*** Data provided ***
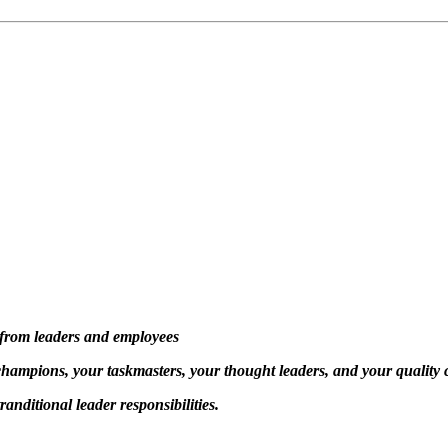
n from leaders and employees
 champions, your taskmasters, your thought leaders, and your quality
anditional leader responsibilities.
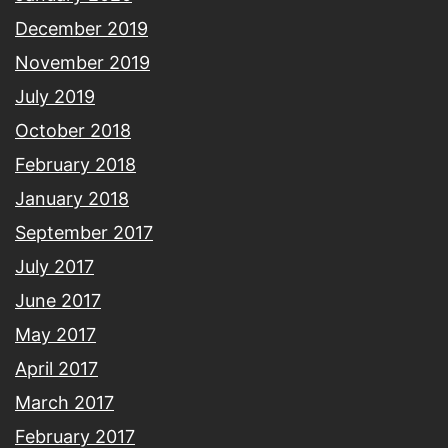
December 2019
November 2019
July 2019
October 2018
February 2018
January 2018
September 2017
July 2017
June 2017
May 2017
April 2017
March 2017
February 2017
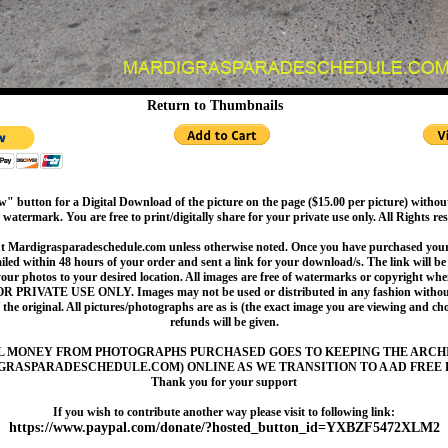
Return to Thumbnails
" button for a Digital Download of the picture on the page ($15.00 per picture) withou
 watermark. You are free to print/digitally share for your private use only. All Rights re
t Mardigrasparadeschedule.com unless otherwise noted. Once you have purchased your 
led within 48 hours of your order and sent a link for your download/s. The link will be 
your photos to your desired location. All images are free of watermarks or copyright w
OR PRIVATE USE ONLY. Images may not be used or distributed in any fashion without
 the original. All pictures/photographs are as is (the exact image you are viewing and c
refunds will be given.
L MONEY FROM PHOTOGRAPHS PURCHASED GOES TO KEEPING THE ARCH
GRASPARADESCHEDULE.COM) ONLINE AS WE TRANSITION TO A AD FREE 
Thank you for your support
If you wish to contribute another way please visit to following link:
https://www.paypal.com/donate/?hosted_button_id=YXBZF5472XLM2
*** End of Data provided ***
*** Data provided ***
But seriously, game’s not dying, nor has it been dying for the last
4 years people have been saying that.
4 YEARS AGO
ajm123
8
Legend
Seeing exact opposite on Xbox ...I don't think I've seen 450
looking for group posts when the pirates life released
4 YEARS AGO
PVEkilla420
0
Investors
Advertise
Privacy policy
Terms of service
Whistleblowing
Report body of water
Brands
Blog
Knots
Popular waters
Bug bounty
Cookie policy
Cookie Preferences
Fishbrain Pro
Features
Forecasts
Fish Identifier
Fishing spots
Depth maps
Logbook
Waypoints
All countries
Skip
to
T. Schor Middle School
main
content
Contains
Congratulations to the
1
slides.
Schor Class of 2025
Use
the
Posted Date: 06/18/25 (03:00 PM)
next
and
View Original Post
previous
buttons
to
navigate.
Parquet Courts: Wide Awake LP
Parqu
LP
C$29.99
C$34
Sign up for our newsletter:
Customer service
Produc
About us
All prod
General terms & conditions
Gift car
*** End of Data provided ***
__What needs to be done__: Filter on the word "have": copy each matching line from the entries above.

__Task solution__:
t Mardigrasparadeschedule.com unless otherwise noted. Once you have purchased your 
4 years people have been saying that.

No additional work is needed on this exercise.